Ms Estelle Morris accordingly presented a Bill to amend the power of arrest of section 5 of the Public Order Act 1986: And the same was read the First time; and ordered to be read a Second time upon Friday 12 July and to be printed. [Bill 154.]

18 Jun 1996 : Column 686

Opposition Day

[15th Allotted Day]

Benefit Fraud

Madam Speaker: I have selected the amendment standing in the name of the Prime Minister.

3.40 pm

Mr. Chris Smith (Islington, South and Finsbury): I beg to move,


Let us first establish the principle--fraud, wherever perpetrated, in the benefit system or in the tax system, is wrong. In the benefit system, every pound that is defrauded is a pound less for those in real need or for the taxpayer. The accurate spending of the social security pound is good for claimants and for the nation as a whole, and the greater the accuracy that can be achieved, the more we shall be able to restore and maintain confidence and faith in our welfare state.

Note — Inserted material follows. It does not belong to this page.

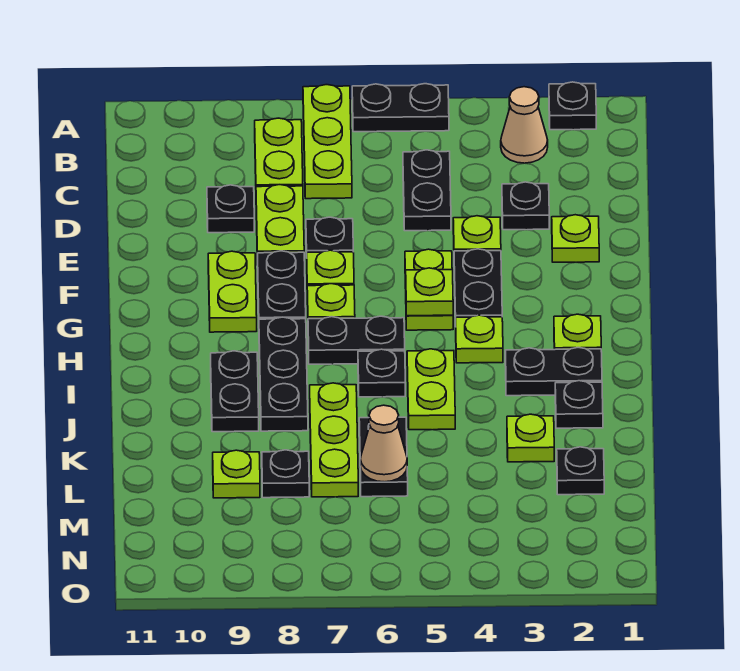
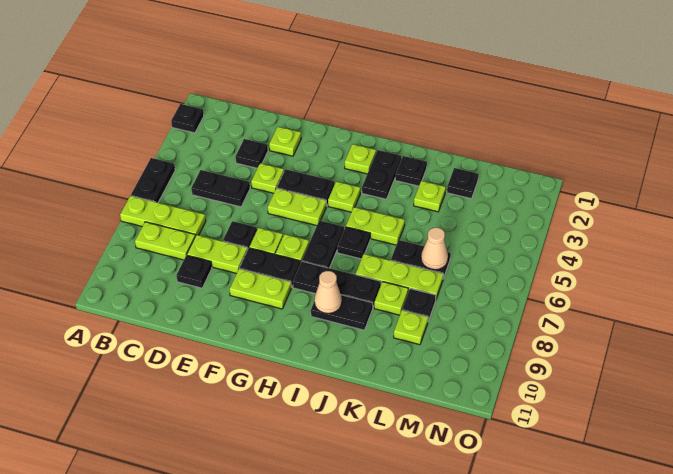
tan 1x1 cone [501,87,548,163] -> tan 1x1 cone moved to [314,271,342,313]
lime 1x1 plate [405,268,453,316] -> lime 1x1 plate moved to [374,282,408,315]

There should be no dispute on either side of the House about that basic starting point for our discussion. It is when we move on to determining the nature and extent of that fraud and how best a Government can set about tackling it that we start to enter a debate between the parties.

There has been some debate in recent weeks about how much fraud is in the system, and much of that discussion has focused on the extent of housing benefit fraud. In the survey of housing benefit fraud that the Government carried out recently, they estimate that there is £1 billion of fraud. The Select Committee on Social Security heard evidence that it might be twice as much as that. I emphasise the word "might", because the Select Committee was cautious in advancing that figure. It also said that it might be greater than £2 billion. At no stage has the Select Committee or the Opposition said that the amount of housing benefit fraud is £2 billion. We have said that it is likely that the Government's estimate is an underestimate.